- Assignment: Could you rewrite the lines starting at the one that contains "1. Gå till **Moms** > **Deklarationer**" and ending after the one that contains "3. I dialogrutan **Intrastat", replacing "dialogrutan" with "dialogfönstret" and leaving everything else unchanged?

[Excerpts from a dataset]
"""

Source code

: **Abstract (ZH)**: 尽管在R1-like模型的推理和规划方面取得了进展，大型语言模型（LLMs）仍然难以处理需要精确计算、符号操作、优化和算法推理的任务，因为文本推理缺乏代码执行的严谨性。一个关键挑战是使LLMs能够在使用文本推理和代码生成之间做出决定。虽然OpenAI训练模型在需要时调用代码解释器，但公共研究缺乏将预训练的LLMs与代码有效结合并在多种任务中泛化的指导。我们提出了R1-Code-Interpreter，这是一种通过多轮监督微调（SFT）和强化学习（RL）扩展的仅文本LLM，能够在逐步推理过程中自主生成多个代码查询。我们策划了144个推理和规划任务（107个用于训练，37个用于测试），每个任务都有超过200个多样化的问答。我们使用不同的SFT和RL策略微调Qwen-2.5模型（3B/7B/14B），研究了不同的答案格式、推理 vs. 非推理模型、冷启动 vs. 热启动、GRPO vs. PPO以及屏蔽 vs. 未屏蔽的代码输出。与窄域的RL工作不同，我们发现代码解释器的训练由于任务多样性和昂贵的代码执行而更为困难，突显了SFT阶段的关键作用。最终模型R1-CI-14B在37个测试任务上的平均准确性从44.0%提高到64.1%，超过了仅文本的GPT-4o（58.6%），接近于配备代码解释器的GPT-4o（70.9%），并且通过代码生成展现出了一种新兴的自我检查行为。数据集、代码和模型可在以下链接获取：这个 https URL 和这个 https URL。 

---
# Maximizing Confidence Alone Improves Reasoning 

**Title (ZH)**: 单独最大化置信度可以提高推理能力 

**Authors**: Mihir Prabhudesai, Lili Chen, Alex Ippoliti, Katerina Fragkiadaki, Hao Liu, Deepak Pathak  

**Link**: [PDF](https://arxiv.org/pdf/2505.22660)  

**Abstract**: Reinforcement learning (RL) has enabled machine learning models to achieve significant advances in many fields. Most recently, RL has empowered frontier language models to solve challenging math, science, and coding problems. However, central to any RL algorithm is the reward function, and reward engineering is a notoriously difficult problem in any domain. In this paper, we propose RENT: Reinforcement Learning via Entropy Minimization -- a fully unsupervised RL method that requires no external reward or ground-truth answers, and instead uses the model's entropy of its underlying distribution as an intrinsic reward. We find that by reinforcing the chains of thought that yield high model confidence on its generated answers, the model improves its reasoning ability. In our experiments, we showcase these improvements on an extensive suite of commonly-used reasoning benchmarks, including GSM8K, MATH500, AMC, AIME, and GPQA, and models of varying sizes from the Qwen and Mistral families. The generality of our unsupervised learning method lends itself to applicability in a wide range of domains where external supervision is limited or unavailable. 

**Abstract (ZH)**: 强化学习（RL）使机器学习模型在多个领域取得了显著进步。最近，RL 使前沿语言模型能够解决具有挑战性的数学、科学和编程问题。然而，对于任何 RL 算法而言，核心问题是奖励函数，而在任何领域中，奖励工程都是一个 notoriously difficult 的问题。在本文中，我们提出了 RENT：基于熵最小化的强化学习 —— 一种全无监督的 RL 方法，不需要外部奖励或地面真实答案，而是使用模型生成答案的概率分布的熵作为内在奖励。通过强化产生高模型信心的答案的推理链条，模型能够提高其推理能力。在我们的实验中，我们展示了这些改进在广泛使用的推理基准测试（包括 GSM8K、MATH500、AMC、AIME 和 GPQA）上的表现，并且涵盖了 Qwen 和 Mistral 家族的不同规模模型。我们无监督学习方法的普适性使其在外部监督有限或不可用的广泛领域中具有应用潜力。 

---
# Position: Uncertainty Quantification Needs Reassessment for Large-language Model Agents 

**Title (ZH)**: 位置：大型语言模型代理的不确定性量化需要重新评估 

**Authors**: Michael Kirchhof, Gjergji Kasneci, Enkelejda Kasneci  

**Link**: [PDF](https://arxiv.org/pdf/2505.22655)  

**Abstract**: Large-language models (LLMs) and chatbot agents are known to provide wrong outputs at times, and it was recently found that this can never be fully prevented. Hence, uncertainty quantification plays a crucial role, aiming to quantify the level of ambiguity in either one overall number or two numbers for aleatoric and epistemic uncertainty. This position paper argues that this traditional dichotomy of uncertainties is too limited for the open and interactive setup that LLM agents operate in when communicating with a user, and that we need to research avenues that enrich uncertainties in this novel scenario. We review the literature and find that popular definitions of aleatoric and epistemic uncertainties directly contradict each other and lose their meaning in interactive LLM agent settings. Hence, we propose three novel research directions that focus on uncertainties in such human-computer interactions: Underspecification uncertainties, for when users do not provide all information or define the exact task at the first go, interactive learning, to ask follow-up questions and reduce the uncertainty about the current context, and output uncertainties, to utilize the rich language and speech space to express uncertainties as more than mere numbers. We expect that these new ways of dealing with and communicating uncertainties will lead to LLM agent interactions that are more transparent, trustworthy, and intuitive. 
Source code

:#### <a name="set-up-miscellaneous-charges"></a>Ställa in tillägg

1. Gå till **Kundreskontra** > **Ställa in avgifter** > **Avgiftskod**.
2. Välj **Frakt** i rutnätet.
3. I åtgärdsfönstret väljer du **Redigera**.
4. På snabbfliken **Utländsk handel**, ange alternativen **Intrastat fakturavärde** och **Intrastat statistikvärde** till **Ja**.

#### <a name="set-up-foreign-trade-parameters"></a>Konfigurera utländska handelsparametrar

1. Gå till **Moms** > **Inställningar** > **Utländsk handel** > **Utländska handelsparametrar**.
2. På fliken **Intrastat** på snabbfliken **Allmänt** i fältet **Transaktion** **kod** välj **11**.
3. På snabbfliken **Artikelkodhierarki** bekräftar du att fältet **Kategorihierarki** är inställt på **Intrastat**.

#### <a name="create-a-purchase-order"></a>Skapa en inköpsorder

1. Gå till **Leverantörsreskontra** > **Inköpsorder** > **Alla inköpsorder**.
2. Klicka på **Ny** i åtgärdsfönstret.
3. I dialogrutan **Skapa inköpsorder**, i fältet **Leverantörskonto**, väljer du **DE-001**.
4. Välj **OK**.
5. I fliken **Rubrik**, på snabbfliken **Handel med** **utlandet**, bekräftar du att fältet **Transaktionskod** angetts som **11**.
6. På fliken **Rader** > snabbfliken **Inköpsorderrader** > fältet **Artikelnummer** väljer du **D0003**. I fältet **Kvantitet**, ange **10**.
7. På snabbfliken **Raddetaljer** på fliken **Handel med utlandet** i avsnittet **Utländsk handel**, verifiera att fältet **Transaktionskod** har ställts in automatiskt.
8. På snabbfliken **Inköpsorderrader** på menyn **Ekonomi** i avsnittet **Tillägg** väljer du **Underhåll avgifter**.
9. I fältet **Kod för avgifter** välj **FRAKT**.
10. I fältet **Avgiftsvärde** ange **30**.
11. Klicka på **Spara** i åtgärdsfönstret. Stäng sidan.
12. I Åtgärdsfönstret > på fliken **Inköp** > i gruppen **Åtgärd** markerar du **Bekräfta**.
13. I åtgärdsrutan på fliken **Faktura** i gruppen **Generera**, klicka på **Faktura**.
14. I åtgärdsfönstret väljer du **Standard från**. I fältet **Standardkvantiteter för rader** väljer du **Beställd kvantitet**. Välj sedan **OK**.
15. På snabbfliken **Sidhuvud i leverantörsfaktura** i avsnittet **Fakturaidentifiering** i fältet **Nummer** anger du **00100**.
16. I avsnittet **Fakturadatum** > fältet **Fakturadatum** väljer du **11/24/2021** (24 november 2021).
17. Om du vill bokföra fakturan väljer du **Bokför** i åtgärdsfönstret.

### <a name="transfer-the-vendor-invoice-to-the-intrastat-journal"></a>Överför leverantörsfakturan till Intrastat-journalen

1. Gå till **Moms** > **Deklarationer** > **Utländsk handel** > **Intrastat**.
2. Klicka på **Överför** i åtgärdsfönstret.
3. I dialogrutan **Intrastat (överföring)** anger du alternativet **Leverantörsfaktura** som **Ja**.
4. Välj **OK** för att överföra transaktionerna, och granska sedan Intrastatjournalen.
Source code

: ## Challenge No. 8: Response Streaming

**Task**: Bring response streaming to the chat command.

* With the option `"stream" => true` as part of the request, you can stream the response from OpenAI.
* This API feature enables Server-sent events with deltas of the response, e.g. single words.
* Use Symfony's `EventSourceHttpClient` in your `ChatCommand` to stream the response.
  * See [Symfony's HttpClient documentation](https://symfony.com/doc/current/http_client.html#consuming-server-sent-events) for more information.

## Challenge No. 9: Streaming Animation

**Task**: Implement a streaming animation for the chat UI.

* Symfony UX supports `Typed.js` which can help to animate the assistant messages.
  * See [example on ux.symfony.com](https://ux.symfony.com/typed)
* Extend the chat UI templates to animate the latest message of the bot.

"""

- Answer space:
1. Gå till **Moms** > **Deklarationer** > **Utländsk handel** > **Intrastat**.
2. Klicka på **Överför** i åtgärdsfönstret.
3. I dialogfönstret **Intrastat (överföring)** anger du alternativet **Leverantörsfaktura** som **Ja**.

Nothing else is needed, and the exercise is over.